Excerpt to read.

Lessons from the Young Men’s Academy

11:08 pm

Official news that the Young Men’s Academy (YMA) at Jefferson High School will close at the end of this school year is certainly no surprise. But rather than point fingers over obvious mistakes, we should pause and reflect on the lessons to be learned.

Jefferson, Oregon’s only majority black high school, is emblematic of how Portland Public Schools treats its black students. No other high school in Portland offers as few classes as Jefferson — 34 classes currently listed (not counting dance classes), with no music, chemistry, physics, calculus, world languages other than Spanish, or a single A.P. class — and no other high school has experimented with gender segregation or uniforms.

The first lesson we should take away from the failed experiment in not just gender segregation but also “smallness” taken to the extreme, is that size matters. This is a lesson PPS needs to learn system-wide. If we are unwilling or unable to pay for it, we shouldn’t design it into the system.

The young women at the Jefferson Young Women’s Academy (YWA), though faring better than their counterparts at the YMA, are still suffering from unfunded smallness. They are the only high school campus in the district without a staffed library. They also are cut off from the after-school programs at Jefferson, with no transportation provided to and from their satellite campus two miles away.

Objectives.
1. Put this sentence from the Young Men's Academy piece into Spanish: "This is a lesson PPS needs to learn system-wide."
2. Give back the Young Men's Academy piece word for word between "The first lesson" and "into the system.", inclusive.
3. Carry the Young Men's Academy piece forward from its last sentence.
The data after the Young Men's Academy piece isn't needed for anything here.

Information shown.

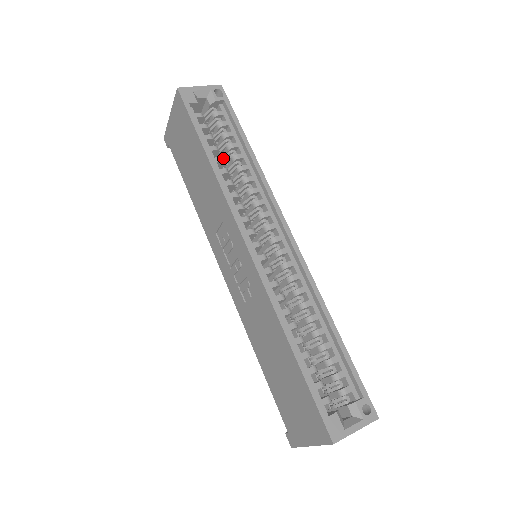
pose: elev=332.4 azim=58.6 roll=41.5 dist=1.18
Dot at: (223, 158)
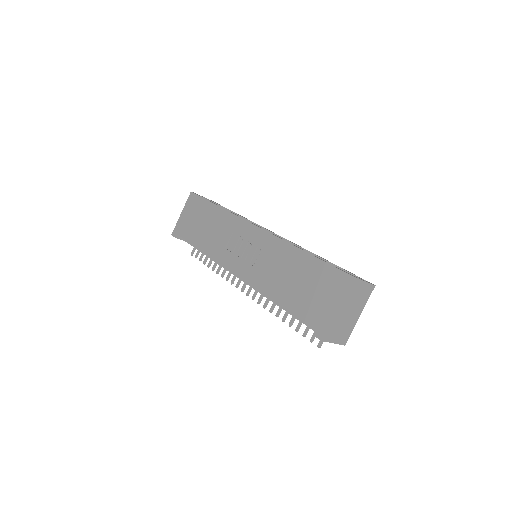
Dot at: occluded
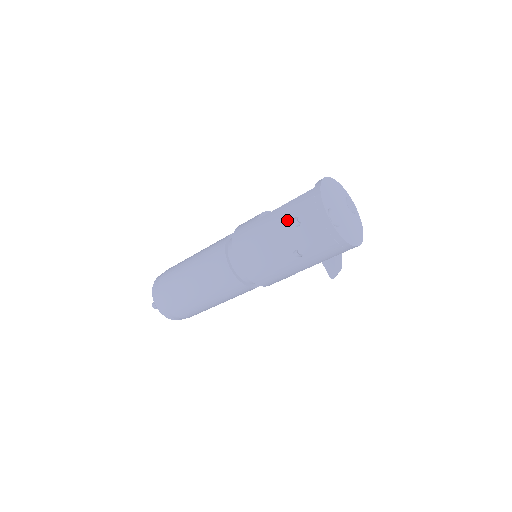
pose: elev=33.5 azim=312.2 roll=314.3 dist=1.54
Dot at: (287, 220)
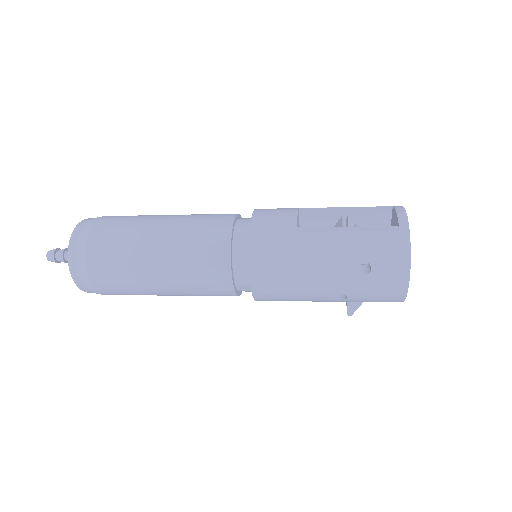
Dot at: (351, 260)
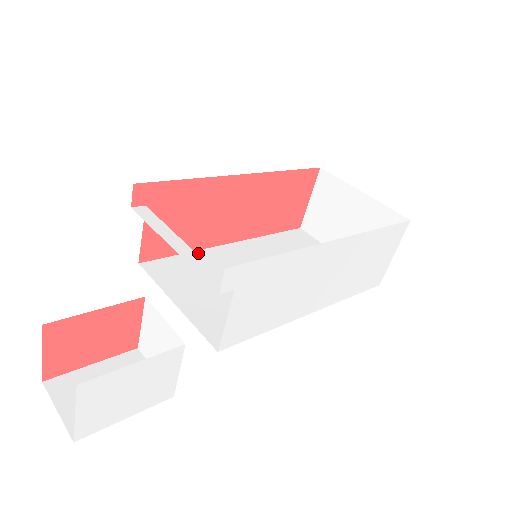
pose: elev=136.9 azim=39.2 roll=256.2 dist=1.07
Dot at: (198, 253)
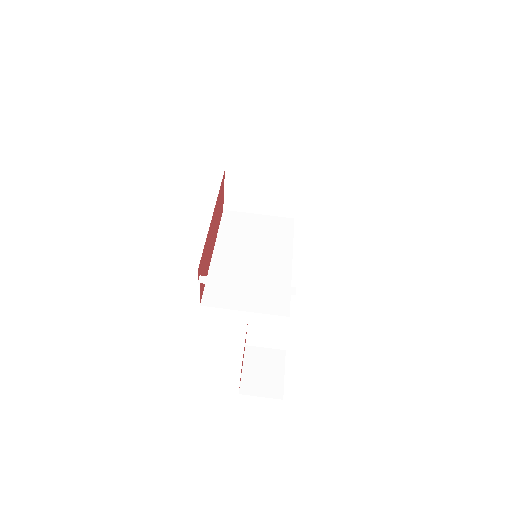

Final results.
1. Esta es una lección que PPS necesita aprender en todo el sistema.

2.
The first lesson we should take away from the failed experiment in not just gender segregation but also “smallness” taken to the extreme, is that size matters. This is a lesson PPS needs to learn system-wide. If we are unwilling or unable to pay for it, we shouldn’t design it into the system.

3.
We should also remember that both YMA and YWA have so far served mostly middle grade students — high school grades have been phased in as students age up — and that the Jefferson cluster does not have a middle school.

By far and away the most important lesson to learn from the failure of Jefferson’s YMA is one of fundamental fairness. Why is the choice of middle grade students in the Jefferson cluster between K-8 or gender-segregated 6-12? Why doesn’t the Jefferson cluster (and Madison, too) have a comprehensive middle school option, like every other cluster in Portland?

Or, to put it more bluntly: Why do we insist on treating black students so much differently (that is, worse) than everybody else?

We should know by now that endless promises, experiments and reconfigurations have only made Jefferson weaker and less desirable to the greater community — declining enrollment figures don’t lie. More of the same may be seen as confirmation of the suspicion heard frequently around the neighborhood: that PPS wants Jefferson (and its black students) to fail.

In the end, what we should take away from this particular failed experiment is that Jefferson students need what all students need: a rich and interesting curriculum, taught by experienced teachers, with opportunity in their neighborhood on par with every other neighborhood in the district.

Portland Public Schools has the facilities, and, more importantly, the neighborhood student populations, to support comprehensive high schools and middle schools in all nine clusters. But the district’s twin experiments in “smallness” and “choice” have led to a system wildly out of balance and shamefully unfair to the students most in need of a comprehensive education.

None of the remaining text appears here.